## Task:
Please repeat the share capital note from "During the year" to "quarter Directors' fees.", substituting "markup" for "premium".

## Supplied passage:
During 2013, R. James Macaleer, the former Chairman of the
Company, advanced DataTern Inc., a subsidiary of the Company, US
$600,000 under promissory notes. The promissory notes accrue
interest at 5% and are payable three years from issuance. Terms
include a requirement that 50% of the gross profits (defined as
gross settlement revenue, less direct expenses, contingency fees,
and FireStar's profit share) will be dedicated to repayment of the
note. There is an additional contingent return of 2.00% of the
gross profits up to 100% return on the note and thereafter 1.00% of
gross profits up to a total return of 300% on the note. The balance
of this note at 31 December 2015 is US $600,000 (2014: US
$600,000).
19. Share capital
2015 2014
GBP GBP
Authorised:
500,000,000 ordinary
shares of 1p each 5,000,000 5,000,000
=============== ===========
Number GBP US $
Balance as at 31 December
2013 146,884,071 1,468,840 2,693,319
Issued for cash or services:
Ordinary shares of 1p
each 690,663 6,907 11,833
Ordinary shares of 1p
each 703,772 7,038 11,504
Balance as at 31 December
2014 148,278,506 1,482,785 2,716,656
Issued for cash or services:
Ordinary shares of 1p
each 344,471 3,445 5,288
Ordinary shares of 1p
each 2,148,243 21,482 33,060
Ordinary shares of 1p
each 1,298,646 12,986 19,599
Ordinary shares of 1p
each 15,239,477 152,395 225,904
Ordinary shares of 1p
each 29,311,230 293,112 451,087
Ordinary shares of 1p
each 598,850 5,989 9,286
Balance as at 31 December
2015 197,219,423 1,972,194 3,460,880
============ ============= ==========
The authorised share capital was increased to 500,000,000
ordinary shares upon the Company's re-registration under the
Companies Act 2006 in August 2014.
Holders of the ordinary shares are entitled to receive dividends
and other distributions and to attend and vote at any general
meeting.
During the year ended 31 December 2015, the following changes
occurred to the share capital of the Company:
On 16 February 2015, the Company issued 344,471 ordinary 1p
shares at a premium of 2.25p per share (US $11,896) to Directors in
payment of 2015 first quarter Directors' fees.
On 3 March 2015, the Company issued 2,148,243 ordinary 1p shares
at a premium of 2.14p per share (US $70,749) to an institutional
lender as a monthly payment on the loan.

## Supplied information:
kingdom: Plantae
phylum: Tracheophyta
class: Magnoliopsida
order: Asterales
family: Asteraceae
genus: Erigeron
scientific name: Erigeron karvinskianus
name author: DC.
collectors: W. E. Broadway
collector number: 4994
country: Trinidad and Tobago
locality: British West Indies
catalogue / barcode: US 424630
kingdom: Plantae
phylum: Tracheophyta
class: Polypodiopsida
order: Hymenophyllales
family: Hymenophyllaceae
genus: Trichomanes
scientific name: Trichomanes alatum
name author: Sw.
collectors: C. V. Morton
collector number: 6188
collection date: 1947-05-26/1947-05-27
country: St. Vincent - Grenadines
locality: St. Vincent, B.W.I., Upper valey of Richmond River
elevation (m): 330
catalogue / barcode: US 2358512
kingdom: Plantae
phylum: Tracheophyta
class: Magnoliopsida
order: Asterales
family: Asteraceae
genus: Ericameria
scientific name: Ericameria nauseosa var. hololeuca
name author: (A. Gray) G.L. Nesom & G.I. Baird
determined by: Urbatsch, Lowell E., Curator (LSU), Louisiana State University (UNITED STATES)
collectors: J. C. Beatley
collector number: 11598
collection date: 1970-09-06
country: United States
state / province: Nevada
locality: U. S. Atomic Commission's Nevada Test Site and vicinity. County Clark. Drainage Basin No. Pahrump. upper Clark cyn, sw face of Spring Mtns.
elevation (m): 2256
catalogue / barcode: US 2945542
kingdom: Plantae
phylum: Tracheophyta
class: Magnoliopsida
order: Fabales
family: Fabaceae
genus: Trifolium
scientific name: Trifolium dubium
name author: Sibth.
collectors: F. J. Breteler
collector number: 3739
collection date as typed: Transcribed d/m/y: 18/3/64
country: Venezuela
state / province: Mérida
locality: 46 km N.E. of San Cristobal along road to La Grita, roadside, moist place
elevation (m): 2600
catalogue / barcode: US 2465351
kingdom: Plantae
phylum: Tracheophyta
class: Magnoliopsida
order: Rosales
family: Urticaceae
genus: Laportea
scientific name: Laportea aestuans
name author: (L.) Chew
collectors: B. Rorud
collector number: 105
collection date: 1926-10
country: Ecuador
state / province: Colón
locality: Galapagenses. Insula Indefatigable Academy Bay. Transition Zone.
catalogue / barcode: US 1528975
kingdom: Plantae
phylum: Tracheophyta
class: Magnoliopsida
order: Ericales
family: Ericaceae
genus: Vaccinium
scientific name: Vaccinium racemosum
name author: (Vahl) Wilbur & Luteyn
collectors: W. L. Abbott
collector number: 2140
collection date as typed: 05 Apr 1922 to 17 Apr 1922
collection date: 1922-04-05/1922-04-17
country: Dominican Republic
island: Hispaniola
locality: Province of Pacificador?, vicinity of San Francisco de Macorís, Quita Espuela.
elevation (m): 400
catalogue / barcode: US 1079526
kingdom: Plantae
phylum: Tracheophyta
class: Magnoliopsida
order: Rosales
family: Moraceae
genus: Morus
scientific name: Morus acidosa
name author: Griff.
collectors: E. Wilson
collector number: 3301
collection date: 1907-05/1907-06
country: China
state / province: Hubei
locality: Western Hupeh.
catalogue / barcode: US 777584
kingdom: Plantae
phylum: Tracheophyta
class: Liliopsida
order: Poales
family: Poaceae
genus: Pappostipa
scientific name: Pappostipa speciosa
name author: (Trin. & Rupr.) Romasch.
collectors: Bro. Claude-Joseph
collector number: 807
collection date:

## Answer space:
During the year ended 31 December 2015, the following changes
occurred to the share capital of the Company:
On 16 February 2015, the Company issued 344,471 ordinary 1p
shares at a markup of 2.25p per share (US $11,896) to Directors in
payment of 2015 first quarter Directors' fees.